Diverses questions se posent. Prenons l’exemple de notre travail sur les populismes. Je laisse de côté les usages infamants de certains de ces termes, à commencer par le populisme, pathologisé par Emmanuel Macron qui l’assimile à une « lèpre » comme nous le rappelons dans l’introduction du Dictionnaire des populismes. Je préfère me concentrer sur la littérature scientifique et souligner que le populisme n’a fait que récemment l’objet d’un intérêt soutenu en France et en Europe occidentale, négligeant par exemple toute son importance en Amérique latine où il est, suite aux travaux de Gino Germani notamment, considéré comme un objet légitime des sciences sociales. La chose était connue des spécialistes français de ces terrains, mais ce fut l’un des objectifs du Dictionnaire des populismes de mettre en valeur cet exemple latino-américain où le populisme est à la fois mouvement et régime comme dans le cardénisme au Mexique, le gétulisme au Brésil ou le péronisme en Argentine. Nous avons dans ce but fait appel à des universitaires argentins, brésiliens et mexicains pour en traiter. Concernant le conservatisme et le progressisme la littérature scientifique disponible en France était réduite. Elle se limitait principalement pour le premier aux histoires des droites. J’ajouterai que le conservatisme était un terme peu usité en France depuis la fin du XIXe siècle (à la différence de pays comme l’Angleterre ou l’Allemagne), donnant à penser qu’il n’existait pas, ou plus, depuis sa promotion par Chateaubriand. Nous avons, je crois, beaucoup nuancé ce prétendu constat d’absence et montré que l’absence du mot ne signifiait pas celle de la chose. Concernant enfin le progressisme, on soulignera aussi un état de carence même si, au plan historiographique on dispose de travaux sur les différentes incarnations du progressisme, des républicains progressistes de la fin du XIXe siècle aux compagnons de route du PCF, parmi les quels on compte des catholiques progressistes. Mais là encore, aucun effort de synthèse et de mise en perspective n’avait été entrepris pour faire figurer dans un même ouvrage les différentes nuances de ce progressisme depuis l’apparition du terme au début du XIXe siècle.

Le concept peut être traité très différemment si celui-ci est examiné par un historien, un juriste ou un philosophe

Le croisement et l’évolution des termes n’ont-t-ils pas posé à l’historien que vous êtes des problèmes de méthodes ?

__Données de travail__
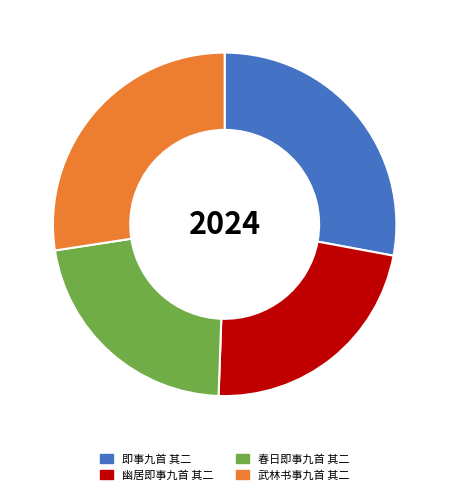

Does 春日即事九首 其二 represent more than half of the total?

No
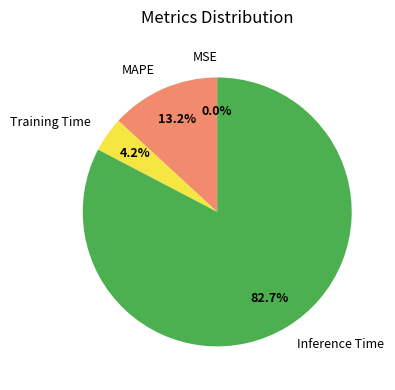

Which category accounts for the majority?

Inference Time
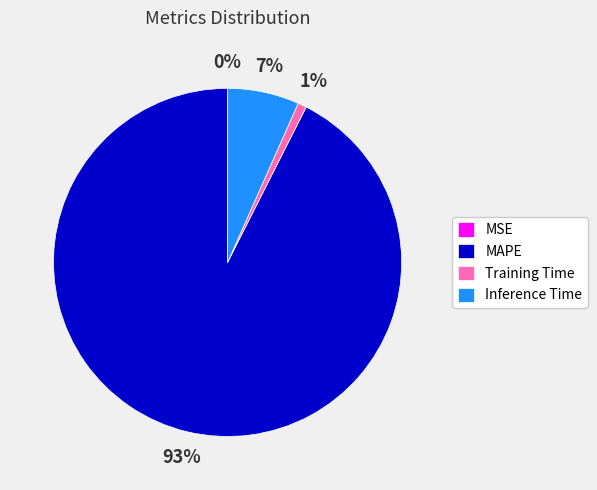

True or false: Training Time accounts for 15% of the total.

False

__Consignes__
1: Indiquez si chacune des affirmations suivantes concorde avec le passage extrait, en répondant par oui ou par non et en citant les mots décisifs du passage : (a) en Amérique latine, le populisme est considéré comme un objet légitime des sciences sociales ; (b) le conservatisme était un terme très employé en France depuis la fin du XIXe siècle ; (c) des universitaires argentins, brésiliens et mexicains ont été sollicités pour traiter de l'exemple latino-américain.
2: Dans les enregistrements, remplacez « Training Time » par « Validation Time » sur le passage allant de la ligne qui contient « Inference Time » jusqu'à la fin des enregistrements, bornes comprises, sans rien modifier d'autre. Recopiez uniquement ce passage, sans les images.

__Résultats dans l'ordre__
1:
(a) Oui : « considéré comme un objet légitime des sciences sociales ».
(b) Non : « le conservatisme était un terme peu usité en France depuis la fin du XIXe siècle ».
(c) Oui : « Nous avons dans ce but fait appel à des universitaires argentins, brésiliens et mexicains pour en traiter. »

2:
Inference Time

True or false: Validation Time accounts for 15% of the total.

False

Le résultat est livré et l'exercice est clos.